By Rebecca J. Barnabi
For Augusta Free Press

WAYNESBORO — Anne Spencer was born in 1882. A poet and civil rights activist, she was part of what would come to be called the Negro Renaissance in the 1920s in Lynchburg.

Spencer established one of Virginia’s first chapters of the National Association for the Advancement of Colored People (NAACP).

John Mitchell Jr., born in 1863, championed civil rights for more than 40 years as the editor of a prominent national Black newspaper, The Richmond Planet. His journalist coverage of the struggle for Black Americans earned him the nickname “the Fighting Editor.”

Spencer and Mitchell are among several black Americans highlighted in a traveling exhibit at Waynesboro Public Library. “Determined: The 400-Year Struggle for Black Equality” is on display through July 11.

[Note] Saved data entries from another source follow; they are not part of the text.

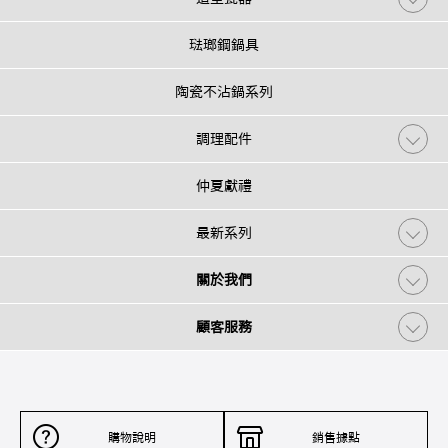
琺瑯鋼鍋具
陶瓷不沾鍋系列
調理配件
仲夏獻禮
最新系列
關於我們
顧客服務
購物說明
銷售據點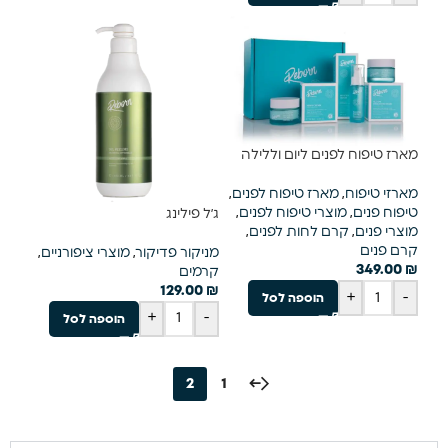
מארז טיפוח לפנים ליום וללילה
מארזי טיפוח
,
מארז טיפוח לפנים
,
טיפוח פנים
,
מוצרי טיפוח לפנים
,
ג׳ל פילינג
מוצרי פנים
,
קרם לחות לפנים
,
קרם פנים
מניקור פדיקור
,
מוצרי ציפורניים
,
349.00
₪
קרמים
129.00
₪
+
-
הוספה לסל
+
-
הוספה לסל
2
1
←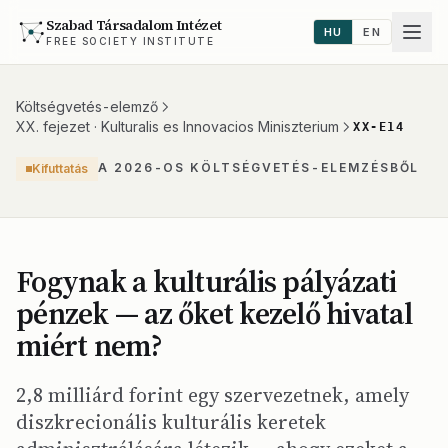
Szabad Társadalom Intézet
HU
EN
FREE SOCIETY INSTITUTE
Költségvetés-elemző
XX. fejezet · Kulturalis es Innovacios Miniszterium
XX-E14
A 2026-OS KÖLTSÉGVETÉS-ELEMZÉSBŐL
Kifuttatás
Fogynak a kulturális pályázati
pénzek — az őket kezelő hivatal
miért nem?
2,8 milliárd forint egy szervezetnek, amely
diszkrecionális kulturális keretek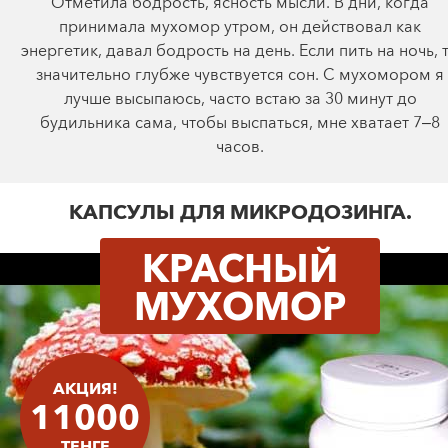
Отметила бодрость, ясность мысли. В дни, когда
принимала мухомор утром, он действовал как
энергетик, давал бодрость на день. Если пить на ночь, 
значительно глубже чувствуется сон. С мухомором я
лучше высыпаюсь, часто встаю за 30 минут до
будильника сама, чтобы выспаться, мне хватает 7–8
часов.
КАПСУЛЫ ДЛЯ МИКРОДОЗИНГА.
КРАСНЫЙ
МУХОМОР
АКЦИЯ!
11000
ТЕНГЕ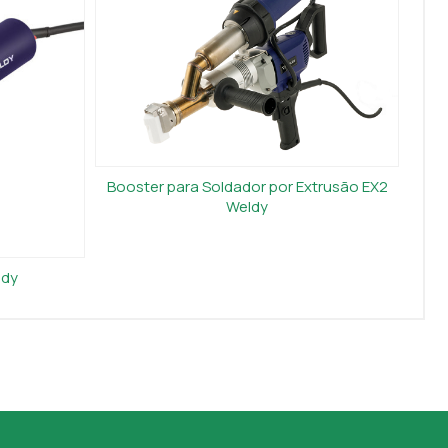
Booster para Soldador por Extrusão EX2
Weldy
ldy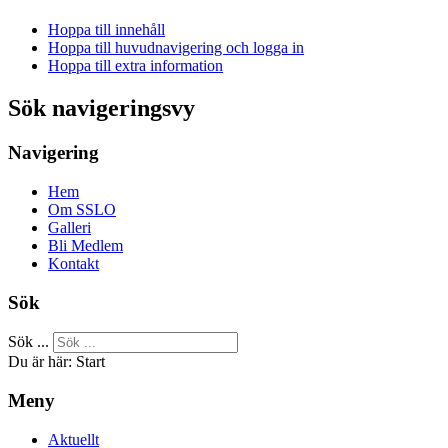
Hoppa till innehåll
Hoppa till huvudnavigering och logga in
Hoppa till extra information
Sök navigeringsvy
Navigering
Hem
Om SSLO
Galleri
Bli Medlem
Kontakt
Sök
Sök ...
Du är här:
Start
Meny
Aktuellt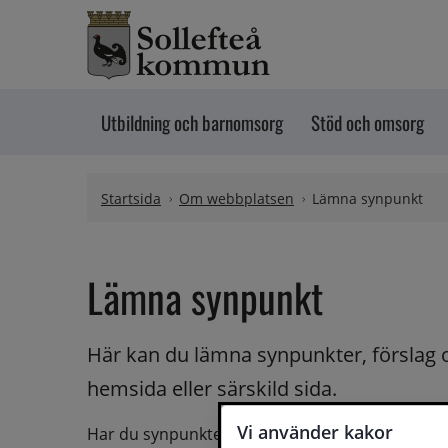
Hoppa till innehåll
Utbildning och barnomsorg
Stöd och omsorg
Startsida
Om webbplatsen
Lämna synpunkt
Lämna synpunkt
Här kan du lämna synpunkter, förslag 
hemsida eller särskild sida.
Vi använder kakor
Har du synpunkter på webbplatsen kan du skicka i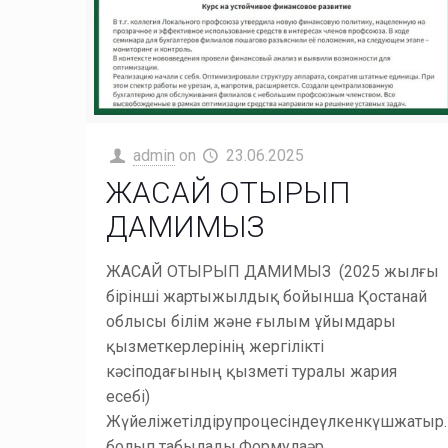
admin
on
23.06.2025
ЖАСАЙ ОТЫРЫП
ДАМИМЫЗ
ЖАСАЙ ОТЫРЫП ДАМИМЫЗ (2025 жылғы
бірінші жартыжылдық бойынша Қостанай
облысы білім және ғылым ұйымдары
қызметкерлерінің жергілікті
кәсіподағының қызметі туралы жария
есебі)
Жүйеліжетілдірупроцесіндеүлкенкүшжатыр
болып табылады.Формулаәр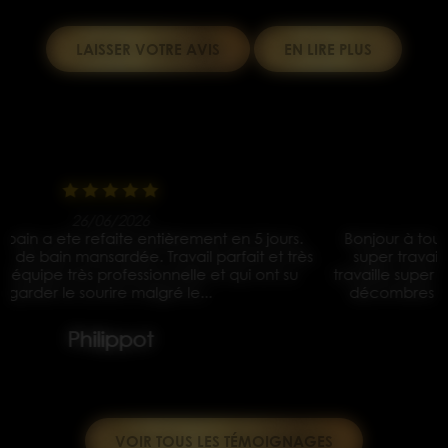
LAISSER VOTRE AVIS
EN LIRE PLUS
15/05/2026
Bonjour à tous je vous les conseille les yeux fermés un
s
super travail Des ouvriers très gentil et à l écoute ils
travaille super propre et tout nickel rien à dire et tout les
décombres enlevé Merci à vous pour la rénovation
complète de...
Yves koralewski
VOIR TOUS LES TÉMOIGNAGES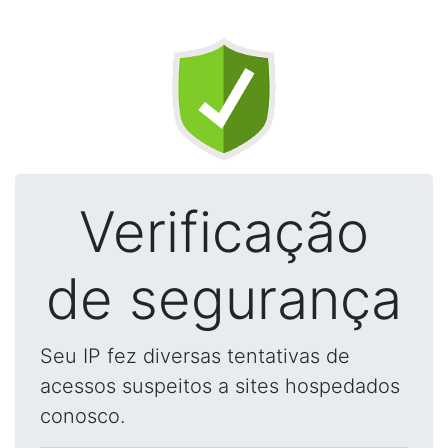
Verificação
de segurança
Seu IP fez diversas tentativas de
acessos suspeitos a sites hospedados
conosco.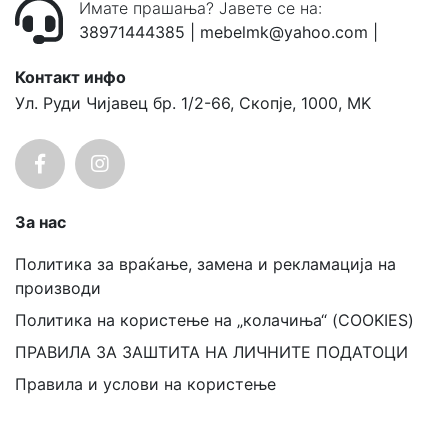
Имате прашања? Јавете се на:
38971444385
|
mebelmk@yahoo.com
|
Контакт инфо
Ул. Руди Чијавец бр. 1/2-66, Скопје, 1000, MK
За нас
Политика за враќање, замена и рекламација на
производи
Политика на користење на „колачиња“ (COOKIES)
ПРАВИЛА ЗА ЗАШТИТА НА ЛИЧНИТЕ ПОДАТОЦИ
Правила и услови на користење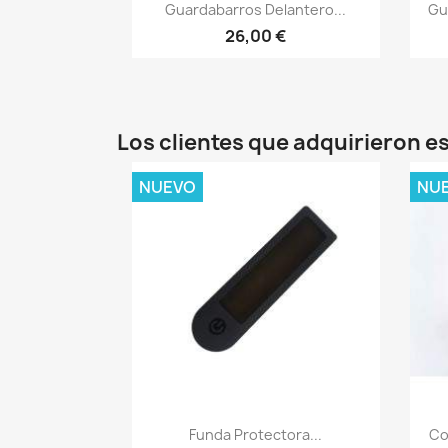
Vista rápida

Guardabarros Delantero...
Gu
26,00 €
Los clientes que adquirieron 
NUEVO
NU
Vista rápida

Funda Protectora...
Co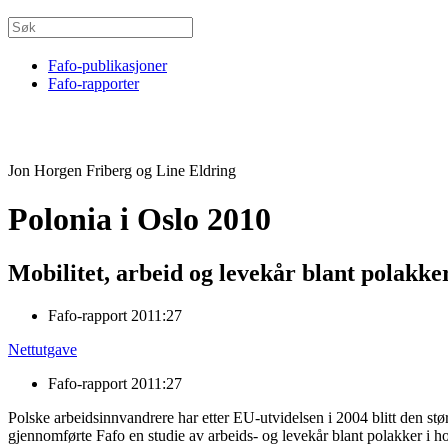
Fafo-publikasjoner
Fafo-rapporter
Jon Horgen Friberg og Line Eldring
Polonia i Oslo 2010
Mobilitet, arbeid og levekår blant polakke
Fafo-rapport 2011:27
Nettutgave
Fafo-rapport 2011:27
Polske arbeidsinnvandrere har etter EU-utvidelsen i 2004 blitt den s
gjennomførte Fafo en studie av arbeids- og levekår blant polakker i ho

“We were really excited to be able to get it and also when we did,” said Anne Yetzer-Jones, Waynesboro Public Library’s adult services librarian. Yetzer-Jones referred to the upcoming new federal holiday Juneteenth on June 19.

On loan from Richmond’s Virginia Museum of History and Culture, the exhibit’s presence at the library serves to remind the public that the library is accessible for all, not just a few.

“We want to highlight the struggle — 400 years’ worth, and they’re still not where they want to be,” Yetzer-Jones said.

Also highlighted is Barbara Johns Powell, whose fight for equality was part of Brown v. Board of Education which led to a ruling by the United States Supreme Court that “separate educational facilities are inherently unequal.”

Another board shares information about Zyahna Bryant, born in 2000, who began a petition in Charlottesville in 2016 to have a statue of Confederate General Robert E. Lee removed. The petition sparked debates and led to violence at the August 12, 2017 rally in Charlottesville.

“It feels like ancient history, but it really isn’t,” Yetzer-Jones said. “We can shine a light on some of their struggles [with this exhibit].”

And we can all work together to create change.

“The library is for everybody. And for everybody to have a voice,” she said.